Ama buna rağmen ısrarla blog yazmaya devam edenler de yok değil. Ana basın organlarında farklı sebeplerle yer bulamayan gazeteciler başta olmak üzere bir çok kişi, okuyucusuna ulaşmak için blog sayfası açıyor ve günlük olarak bu sayfalarında değerlendirmelerini yapıyor. Tv’lerde, gazetelerde adı sanı hiç duyulmamış olmasına rağmen internet dünyasında fenomen haline gelmiş blog yazarlarımız bulunuyor. Bu insanların çoğunun, eşin dostun mızmızlanmasına bakmadan azim ve gayretle yazmaya devam etmesi bile başlıbaşına takdire şayan bir şey olarak görülmeli. Her halükarda memleketin düşünme, yazma ve konuşma ortalamasının yükselmesinde katkılarının olduğu söylenebilir. Dışarıdan bakanların genellikle yönelttiği, “ne için yazıyorsun?” , “kaç kişi okuyor ki?” gibi derin felsefi soruları karşısında ısrarla yazmaya devam etmek bile önemli. “Kendim için yazıyorum” bir cevap olabilir mi bu soruya?
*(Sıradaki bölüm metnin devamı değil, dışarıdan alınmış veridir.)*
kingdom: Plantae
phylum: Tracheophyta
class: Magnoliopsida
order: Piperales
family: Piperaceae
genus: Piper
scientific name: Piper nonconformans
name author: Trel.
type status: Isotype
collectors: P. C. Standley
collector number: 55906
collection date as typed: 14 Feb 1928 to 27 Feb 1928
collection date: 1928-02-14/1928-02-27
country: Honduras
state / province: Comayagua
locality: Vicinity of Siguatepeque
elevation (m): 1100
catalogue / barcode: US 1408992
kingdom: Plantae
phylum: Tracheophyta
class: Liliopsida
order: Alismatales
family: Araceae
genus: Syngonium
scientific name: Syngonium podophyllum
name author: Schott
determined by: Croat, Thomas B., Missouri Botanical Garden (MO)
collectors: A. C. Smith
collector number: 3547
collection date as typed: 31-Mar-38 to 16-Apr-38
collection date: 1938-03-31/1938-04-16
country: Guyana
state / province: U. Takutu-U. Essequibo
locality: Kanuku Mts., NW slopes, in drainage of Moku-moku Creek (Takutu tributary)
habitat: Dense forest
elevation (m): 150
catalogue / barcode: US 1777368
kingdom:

Çünkü bir başkası için düşünmek veya konuşmak gibi bir zorunluluğumuz yok. Kendisi için yemek yemek, gezmek, okumak, tefekkür etmek insan için ne kadar anlamlı ise, kendisi için yazıyor oluşu da o kadar normal kabul edilmeli.
Son dönemde bir wordpress blog sayfasının ülkenin siyasi gündeminde büyük dalgalanmalara neden olduğunu da hatırladığımızda, bir blog yazısının küçümsenmeyecek etkilerinin olabileceğini de görüyoruz. Uzun yıllar bir çok gazetede yazarlık yapan meşhur bir köşe yazarının yakın zamanda kendi ismiyle açtığı blog sayfasını aktif bir şekilde kullandığını, hatta geçen günlerde okuyucuları sayesinde 1,8 TL reklam geliri kazandığını da öğrenmiş olduk. Bu yazarımız gibi birkaç büyük ismin daha iltifat etmesi durumunda, blog yazarlığının gecikmeli de olsa okuryazar sınıfımızın dikkatini çekeceğini düşünüyorum.